1.2.17

"The Day of the Triffids" by Steve Sekely (1962)


Mysterious and highly publicised meteor shower makes the entire human population blind, except few people who for various reasons have not watched it. One of them is navy officer Bill Masen (Howard Keel) who woke up in empty hospital after eyes operation and takes off his bandages just to discover the whole London completely collapsed and full of blind people roaming the streets helplessly. As Masen travels to France and later Spain to catch up with possible rescue mission, he encounters various survivors and discovers that dangerous, meat-eating plants Triffids arrived on meteors, attacking humans and animals. Simultaneously, we also follow a scientist and his wife who struggle to survive Triffids attack on their isolated lighthouse spot.

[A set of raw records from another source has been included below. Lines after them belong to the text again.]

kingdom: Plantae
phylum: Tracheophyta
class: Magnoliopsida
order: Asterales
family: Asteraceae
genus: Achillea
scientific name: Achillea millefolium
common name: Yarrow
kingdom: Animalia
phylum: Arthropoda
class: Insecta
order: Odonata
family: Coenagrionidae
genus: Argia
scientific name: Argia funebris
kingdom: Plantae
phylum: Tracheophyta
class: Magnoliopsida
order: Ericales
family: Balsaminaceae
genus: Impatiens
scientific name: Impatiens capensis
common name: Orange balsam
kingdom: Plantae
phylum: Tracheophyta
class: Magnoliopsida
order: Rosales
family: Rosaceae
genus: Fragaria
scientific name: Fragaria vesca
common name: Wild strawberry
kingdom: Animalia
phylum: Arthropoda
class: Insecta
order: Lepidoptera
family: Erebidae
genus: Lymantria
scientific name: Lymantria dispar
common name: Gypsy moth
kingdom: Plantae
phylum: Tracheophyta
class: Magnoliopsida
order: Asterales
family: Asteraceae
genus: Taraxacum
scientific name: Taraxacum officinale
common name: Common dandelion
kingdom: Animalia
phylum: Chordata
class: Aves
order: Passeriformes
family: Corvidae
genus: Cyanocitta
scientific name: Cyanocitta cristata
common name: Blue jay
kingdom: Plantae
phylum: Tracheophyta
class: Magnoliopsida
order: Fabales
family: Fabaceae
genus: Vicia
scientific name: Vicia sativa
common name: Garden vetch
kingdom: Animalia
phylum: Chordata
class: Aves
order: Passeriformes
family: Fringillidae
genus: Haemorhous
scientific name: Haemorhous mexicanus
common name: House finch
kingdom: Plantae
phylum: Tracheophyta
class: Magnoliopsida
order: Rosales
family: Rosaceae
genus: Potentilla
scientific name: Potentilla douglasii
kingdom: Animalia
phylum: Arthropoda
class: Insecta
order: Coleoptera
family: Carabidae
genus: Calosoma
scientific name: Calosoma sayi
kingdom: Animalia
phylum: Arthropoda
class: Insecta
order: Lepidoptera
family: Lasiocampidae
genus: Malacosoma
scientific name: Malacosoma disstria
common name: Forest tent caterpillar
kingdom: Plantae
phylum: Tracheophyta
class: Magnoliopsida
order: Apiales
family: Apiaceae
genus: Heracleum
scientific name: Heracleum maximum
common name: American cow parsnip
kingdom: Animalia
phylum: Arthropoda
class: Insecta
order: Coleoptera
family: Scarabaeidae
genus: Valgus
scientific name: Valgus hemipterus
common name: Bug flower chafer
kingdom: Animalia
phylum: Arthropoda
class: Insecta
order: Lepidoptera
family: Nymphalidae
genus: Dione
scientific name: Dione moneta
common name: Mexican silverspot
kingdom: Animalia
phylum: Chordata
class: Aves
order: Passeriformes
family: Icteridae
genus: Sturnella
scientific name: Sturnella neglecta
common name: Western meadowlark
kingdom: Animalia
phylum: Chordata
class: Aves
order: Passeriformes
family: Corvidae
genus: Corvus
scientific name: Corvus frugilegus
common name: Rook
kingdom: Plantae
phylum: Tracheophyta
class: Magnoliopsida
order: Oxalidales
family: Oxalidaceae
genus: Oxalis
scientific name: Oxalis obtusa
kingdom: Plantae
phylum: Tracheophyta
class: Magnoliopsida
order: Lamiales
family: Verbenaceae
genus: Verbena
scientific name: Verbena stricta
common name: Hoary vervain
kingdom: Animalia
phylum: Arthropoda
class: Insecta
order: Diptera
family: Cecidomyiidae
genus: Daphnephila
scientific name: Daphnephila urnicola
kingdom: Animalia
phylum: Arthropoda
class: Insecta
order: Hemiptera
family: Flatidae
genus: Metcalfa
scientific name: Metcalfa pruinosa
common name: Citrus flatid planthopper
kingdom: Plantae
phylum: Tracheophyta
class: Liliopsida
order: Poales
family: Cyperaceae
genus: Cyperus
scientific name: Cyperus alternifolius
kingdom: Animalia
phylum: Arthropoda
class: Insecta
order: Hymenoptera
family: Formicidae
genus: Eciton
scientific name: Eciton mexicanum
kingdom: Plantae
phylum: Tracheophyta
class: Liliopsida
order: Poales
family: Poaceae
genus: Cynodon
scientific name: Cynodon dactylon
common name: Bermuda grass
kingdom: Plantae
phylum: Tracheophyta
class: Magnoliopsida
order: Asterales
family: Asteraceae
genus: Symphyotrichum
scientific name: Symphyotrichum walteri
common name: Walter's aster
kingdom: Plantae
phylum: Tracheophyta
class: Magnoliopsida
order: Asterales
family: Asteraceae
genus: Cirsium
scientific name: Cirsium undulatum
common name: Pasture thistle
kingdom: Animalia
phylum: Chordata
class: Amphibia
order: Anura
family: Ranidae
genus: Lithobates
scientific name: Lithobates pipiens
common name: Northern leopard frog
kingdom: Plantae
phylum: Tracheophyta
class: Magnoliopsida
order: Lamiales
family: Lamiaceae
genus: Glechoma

I knew the plot but not from John Wyndham's classic 1951 SF novel but from some comics adaptation from my childhood and in my mind often confused it with famous "The Omega Man" movie which is also about humans surviving in apocalyptic world (and completely another novel, both still to be read). Apparently not very faithful to original novel but still very influential and known widely (the beginning with main character waking up in empty hospital was re-used many times later) this 1962 movie is still great fun but unfortunately more as old-fashioned, camp fun than genuinely frightening. Not only that special effects are laughable today but even acting is kind of contrived and all the women behave like absent minded, lobotomised dolls to such degree that it makes you wonder did anyone actually notice it back in 1960s. After all, UK always had brilliantly gifted actors with depth and characters so seeing helpless Janette Scott and elegantly poised but completely misplaced French lady kind of spoils everything - you almost wish that Triffids eat them. Not as great as I expected it to be and one of the movies that definitely deserves modern remake.